Clint Dempsey will captain the U.S. national team in its crucial upcoming World Cup qualifiers against Costa Rica and Mexico, manager Jurgen Klinsmann said on Wednesday.
The announcement comes as Klinsmann prepares for Friday's game against Costa Rica and next Wednesday's match in Mexico amid reports of rifts in the U.S. locker room and questions about the former German captain's leadership skills.
Klinsmann said he had chosen 30-year-old Dempsey to succeed defender Carlos Bocanegra, citing Dempsey's clutch goal-scoring prowess as one key reason he chose him for squad captain.
"Clint is one of our most experienced players and ready to assume a more vocal leadership role," Klinsmann said in a statement. "He has been huge for us in World Cup qualifying so far and is already one of our key leaders. We know he will do a great job for these two important games."
Dempsey leads the Americans with six goals in seven games in qualifying for the 2014 World Cup in Brazil. He is second on the all-time U.S. list with 11 in 27 World Cup qualifiers.
The 33-year-old Bocanegra, the American captain since 2007, was dropped Monday from the U.S. roster for the two qualifiers after losing his starting job with Spanish side Racing Santander. Bocanega, on loan from Glasgow Rangers, has not appeared in a game since Feb. 2.
With Bocanegra dropped after 110 international appearances and goalkeeper Tim Howard recovering after breaking two bones in his back on Feb. 26, Michael Bradley and Jermaine Jones were widely thought to be the leading candidates to take over as captain.
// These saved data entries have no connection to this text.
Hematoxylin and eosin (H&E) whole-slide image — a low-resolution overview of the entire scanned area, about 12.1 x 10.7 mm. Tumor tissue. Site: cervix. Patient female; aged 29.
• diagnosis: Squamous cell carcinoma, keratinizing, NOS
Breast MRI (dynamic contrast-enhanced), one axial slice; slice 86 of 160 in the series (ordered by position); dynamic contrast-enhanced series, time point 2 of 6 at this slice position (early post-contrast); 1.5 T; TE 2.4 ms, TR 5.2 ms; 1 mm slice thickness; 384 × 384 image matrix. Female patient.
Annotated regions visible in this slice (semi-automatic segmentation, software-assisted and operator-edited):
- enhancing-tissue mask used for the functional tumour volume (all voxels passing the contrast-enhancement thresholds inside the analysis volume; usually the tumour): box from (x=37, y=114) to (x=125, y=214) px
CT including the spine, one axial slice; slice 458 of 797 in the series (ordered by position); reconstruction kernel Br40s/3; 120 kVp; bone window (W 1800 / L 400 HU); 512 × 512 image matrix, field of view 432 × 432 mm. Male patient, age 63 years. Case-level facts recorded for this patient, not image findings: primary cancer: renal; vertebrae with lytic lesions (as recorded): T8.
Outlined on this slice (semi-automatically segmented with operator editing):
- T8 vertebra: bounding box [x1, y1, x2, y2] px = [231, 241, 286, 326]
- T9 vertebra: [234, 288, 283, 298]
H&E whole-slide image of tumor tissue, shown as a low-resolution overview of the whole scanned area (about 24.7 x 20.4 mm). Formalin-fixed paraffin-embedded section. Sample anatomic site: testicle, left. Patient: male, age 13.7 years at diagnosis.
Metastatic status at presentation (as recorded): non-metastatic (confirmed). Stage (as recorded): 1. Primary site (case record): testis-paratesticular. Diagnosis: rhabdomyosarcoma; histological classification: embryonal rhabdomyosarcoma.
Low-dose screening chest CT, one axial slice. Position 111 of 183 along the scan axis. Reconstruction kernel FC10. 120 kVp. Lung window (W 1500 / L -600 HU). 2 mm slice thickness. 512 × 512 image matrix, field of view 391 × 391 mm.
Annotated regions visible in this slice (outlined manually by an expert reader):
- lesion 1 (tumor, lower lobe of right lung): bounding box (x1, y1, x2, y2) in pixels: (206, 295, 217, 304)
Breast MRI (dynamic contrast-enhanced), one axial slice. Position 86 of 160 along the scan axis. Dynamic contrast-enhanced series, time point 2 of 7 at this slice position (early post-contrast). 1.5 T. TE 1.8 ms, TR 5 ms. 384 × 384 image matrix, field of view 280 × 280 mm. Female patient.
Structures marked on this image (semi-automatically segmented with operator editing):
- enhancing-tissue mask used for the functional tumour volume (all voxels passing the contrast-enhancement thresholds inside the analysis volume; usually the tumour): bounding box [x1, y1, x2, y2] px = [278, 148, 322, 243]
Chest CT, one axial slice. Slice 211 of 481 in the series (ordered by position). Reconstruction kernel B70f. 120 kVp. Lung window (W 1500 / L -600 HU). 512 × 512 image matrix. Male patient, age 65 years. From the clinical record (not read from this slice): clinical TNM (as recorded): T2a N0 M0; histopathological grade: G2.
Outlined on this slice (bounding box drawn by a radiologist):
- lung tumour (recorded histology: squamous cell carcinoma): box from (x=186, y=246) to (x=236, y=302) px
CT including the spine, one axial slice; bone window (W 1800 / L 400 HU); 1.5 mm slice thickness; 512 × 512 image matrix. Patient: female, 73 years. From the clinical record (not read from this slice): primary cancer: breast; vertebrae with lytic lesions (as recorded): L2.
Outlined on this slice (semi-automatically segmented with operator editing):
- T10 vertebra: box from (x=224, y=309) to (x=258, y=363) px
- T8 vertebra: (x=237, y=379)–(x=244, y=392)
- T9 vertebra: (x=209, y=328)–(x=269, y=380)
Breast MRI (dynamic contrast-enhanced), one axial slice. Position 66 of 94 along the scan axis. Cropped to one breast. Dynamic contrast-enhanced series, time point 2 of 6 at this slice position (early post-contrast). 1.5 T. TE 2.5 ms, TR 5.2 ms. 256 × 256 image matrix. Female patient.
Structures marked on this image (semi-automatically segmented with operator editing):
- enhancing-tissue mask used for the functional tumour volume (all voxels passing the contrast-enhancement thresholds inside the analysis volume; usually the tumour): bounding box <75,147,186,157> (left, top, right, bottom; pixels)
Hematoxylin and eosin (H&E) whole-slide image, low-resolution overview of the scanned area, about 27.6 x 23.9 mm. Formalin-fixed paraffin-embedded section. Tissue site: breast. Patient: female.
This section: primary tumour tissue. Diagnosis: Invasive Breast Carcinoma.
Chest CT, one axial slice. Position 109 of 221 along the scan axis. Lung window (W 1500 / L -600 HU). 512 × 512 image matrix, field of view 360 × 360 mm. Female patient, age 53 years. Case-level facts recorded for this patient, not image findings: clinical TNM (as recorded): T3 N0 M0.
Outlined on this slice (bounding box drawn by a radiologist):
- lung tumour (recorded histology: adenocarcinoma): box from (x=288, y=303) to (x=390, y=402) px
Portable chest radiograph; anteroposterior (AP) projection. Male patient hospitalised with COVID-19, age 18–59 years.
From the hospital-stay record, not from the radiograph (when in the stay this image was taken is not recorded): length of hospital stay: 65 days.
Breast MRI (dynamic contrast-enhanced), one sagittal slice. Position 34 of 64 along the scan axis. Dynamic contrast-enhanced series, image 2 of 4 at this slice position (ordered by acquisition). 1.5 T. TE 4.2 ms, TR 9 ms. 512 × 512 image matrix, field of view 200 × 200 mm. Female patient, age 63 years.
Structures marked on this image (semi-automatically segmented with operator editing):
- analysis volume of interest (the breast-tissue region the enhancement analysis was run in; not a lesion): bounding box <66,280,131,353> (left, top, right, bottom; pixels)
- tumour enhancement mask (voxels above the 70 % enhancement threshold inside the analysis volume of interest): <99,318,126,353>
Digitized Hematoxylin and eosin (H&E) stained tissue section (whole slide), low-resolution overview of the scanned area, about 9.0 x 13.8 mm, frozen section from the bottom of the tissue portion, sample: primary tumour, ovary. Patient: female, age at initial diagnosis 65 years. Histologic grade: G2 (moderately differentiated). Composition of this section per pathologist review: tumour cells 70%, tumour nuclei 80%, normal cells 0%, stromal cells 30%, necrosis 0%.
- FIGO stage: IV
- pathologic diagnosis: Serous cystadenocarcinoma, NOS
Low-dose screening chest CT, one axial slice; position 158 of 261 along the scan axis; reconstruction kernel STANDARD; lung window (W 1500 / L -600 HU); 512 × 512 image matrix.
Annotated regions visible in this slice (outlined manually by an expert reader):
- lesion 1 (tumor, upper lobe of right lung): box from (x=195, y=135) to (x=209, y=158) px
But Klinsmann announced Wednesday he appointed Dempsey to wear the captain's armband, after telling the team.
This week's games against Costa Rica and Mexico are the U.S. squad's first qualifiers since it was beaten by Honduras 2-1 in the CONCACAF qualifying opener on Feb. 6 and mark a crucial double-header for Klinsmann.
Dempsey, who has been sidelined by a calf strain since Feb. 21, returned Sunday to play the second half in Tottenham's 1-0 loss to Fulham.
Information from The Associated Press was used in this report.